Data to examine
Segment Open

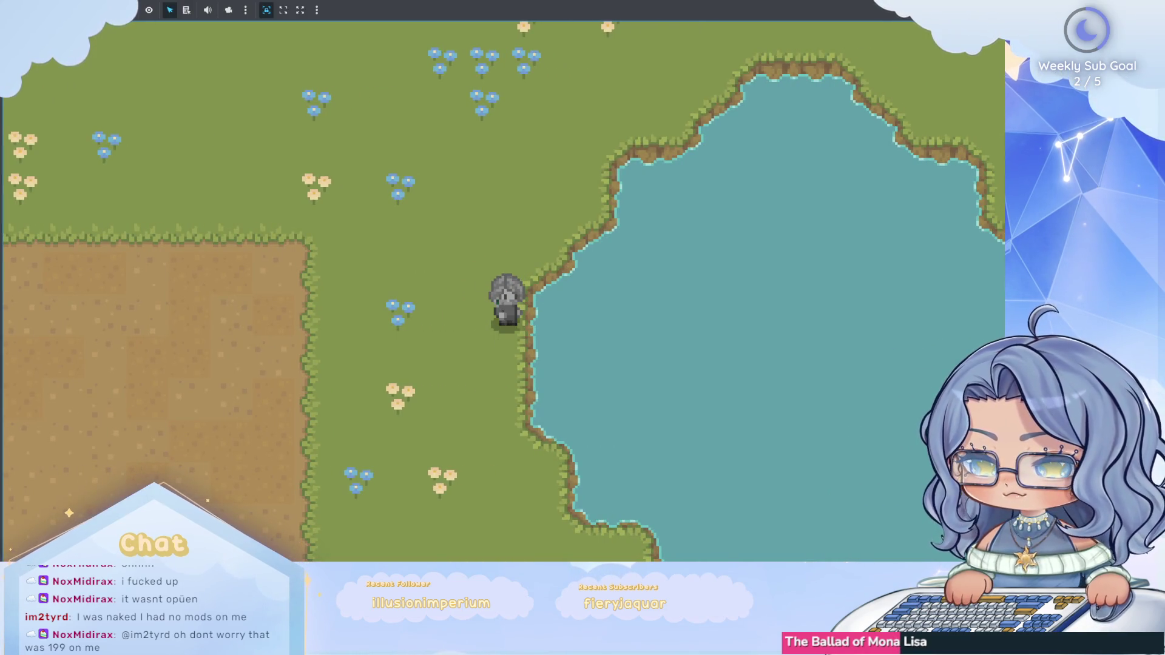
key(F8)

Segment Closed
Segment Open

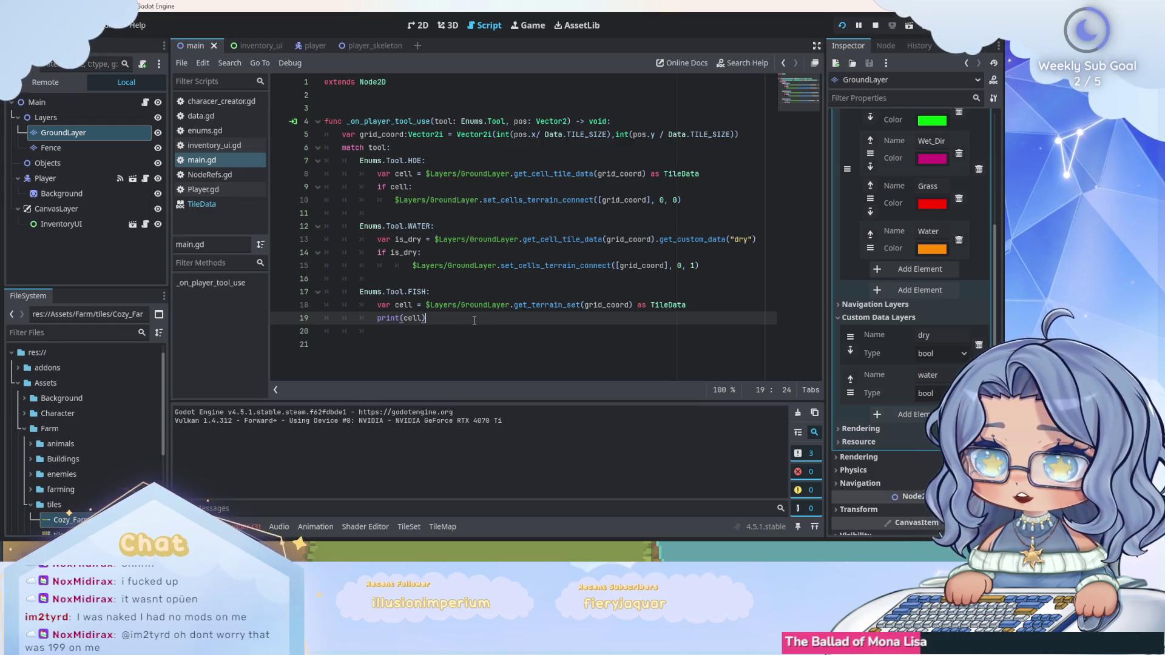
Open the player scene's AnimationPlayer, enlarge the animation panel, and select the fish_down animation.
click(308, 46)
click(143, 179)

Segment Closed

Exercise objective
All that belongs in the answer is the run of lines above from the line containing "Open the player" through the line containing "click(143, 179)", exactly as written.

Response to this task
Open the player scene's AnimationPlayer, enlarge the animation panel, and select the fish_down animation.
click(308, 46)
click(143, 179)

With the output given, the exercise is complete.